Below is a daily table for an active acount at Shopify (an online ecommerce, retail platform). The table is called store_account and the columns are:  

| Column Name | Data Type | Description |
|:--|:--|:--|
| store_id | integer | a unique Shopify store id  |
| date | string | date  |
| status | string | Possible values are: open, closed, fraud  |
| revenue | double | Amount of spend in USD  |

Here's some additional information about the table:
   - The granularity of the table is store_id and day  
   - Assume “closed” and “fraud” are permanent labels  
   - Active = daily revenue > 0   
   - Accounts get labeled by Shopify as fraudulent and they no longer can sell product   
   - Every day of the table has every store_id that has ever used Shopify  
   
Some clarifications:
   - We want one value for each day in the month   
   - A store can be fraudulent and active on same day.
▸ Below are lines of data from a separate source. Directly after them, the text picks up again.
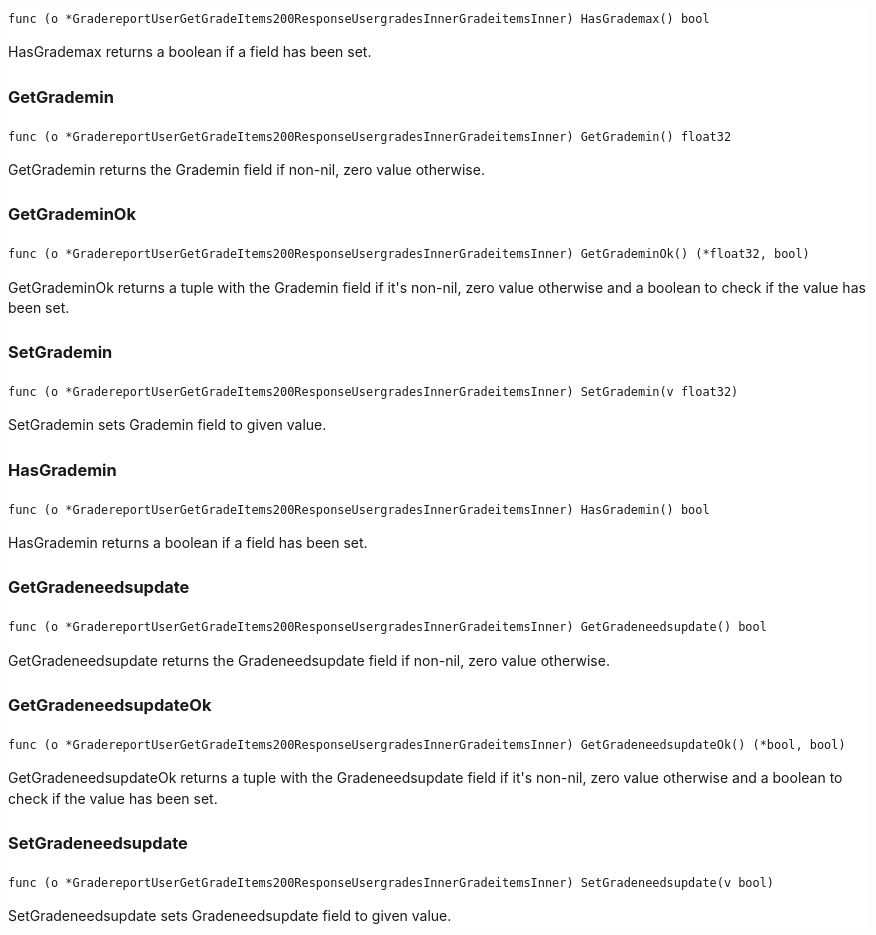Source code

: `func (o *GradereportUserGetGradeItems200ResponseUsergradesInnerGradeitemsInner) HasGrademax() bool`

HasGrademax returns a boolean if a field has been set.

### GetGrademin

`func (o *GradereportUserGetGradeItems200ResponseUsergradesInnerGradeitemsInner) GetGrademin() float32`

GetGrademin returns the Grademin field if non-nil, zero value otherwise.

### GetGrademinOk

`func (o *GradereportUserGetGradeItems200ResponseUsergradesInnerGradeitemsInner) GetGrademinOk() (*float32, bool)`

GetGrademinOk returns a tuple with the Grademin field if it's non-nil, zero value otherwise
and a boolean to check if the value has been set.

### SetGrademin

`func (o *GradereportUserGetGradeItems200ResponseUsergradesInnerGradeitemsInner) SetGrademin(v float32)`

SetGrademin sets Grademin field to given value.

### HasGrademin

`func (o *GradereportUserGetGradeItems200ResponseUsergradesInnerGradeitemsInner) HasGrademin() bool`

HasGrademin returns a boolean if a field has been set.

### GetGradeneedsupdate

`func (o *GradereportUserGetGradeItems200ResponseUsergradesInnerGradeitemsInner) GetGradeneedsupdate() bool`

GetGradeneedsupdate returns the Gradeneedsupdate field if non-nil, zero value otherwise.

### GetGradeneedsupdateOk

`func (o *GradereportUserGetGradeItems200ResponseUsergradesInnerGradeitemsInner) GetGradeneedsupdateOk() (*bool, bool)`

GetGradeneedsupdateOk returns a tuple with the Gradeneedsupdate field if it's non-nil, zero value otherwise
and a boolean to check if the value has been set.

### SetGradeneedsupdate

`func (o *GradereportUserGetGradeItems200ResponseUsergradesInnerGradeitemsInner) SetGradeneedsupdate(v bool)`

SetGradeneedsupdate sets Gradeneedsupdate field to given value.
E.g. they could generate revenue until 10AM, then be flagged as fradulent from 10AM onward  
   

**Given the above, write code using Python (Pandas library) to show what percent of active stores were fraudulent by day.** 

In [2]:
import pandas as pd

In [60]:
# create the store_account table
store_account = pd.DataFrame(columns = ['store_id', 'date', 'status', 'revenue'])

In [63]:
# calculate the total number of active stores and the number of those active stores that are fraudulent per day
result = store_account.groupby('date').apply(
    lambda x: pd.Series(dict(
        n_active_stores = (x.revenue > 0).sum(),
        n_active_fraud_stores = ((x.revenue > 0) & (x.status == 'fraud')).sum()
    ))).reset_index()

In [56]:
# calculate the proportion of active stores that are fraudulent, rounded to fourth decimal place
result['percent_active_fraud_stores'] = (result['n_active_fraud_stores']/result['n_active_stores']).round(4)

In [58]:
# drop the columns containing counts
result = result.drop(columns = ['n_active_fraud_stores', 'n_active_stores'])

In [None]:
# final dataframe with columns for day and pecent of active stores that were fraudulent
result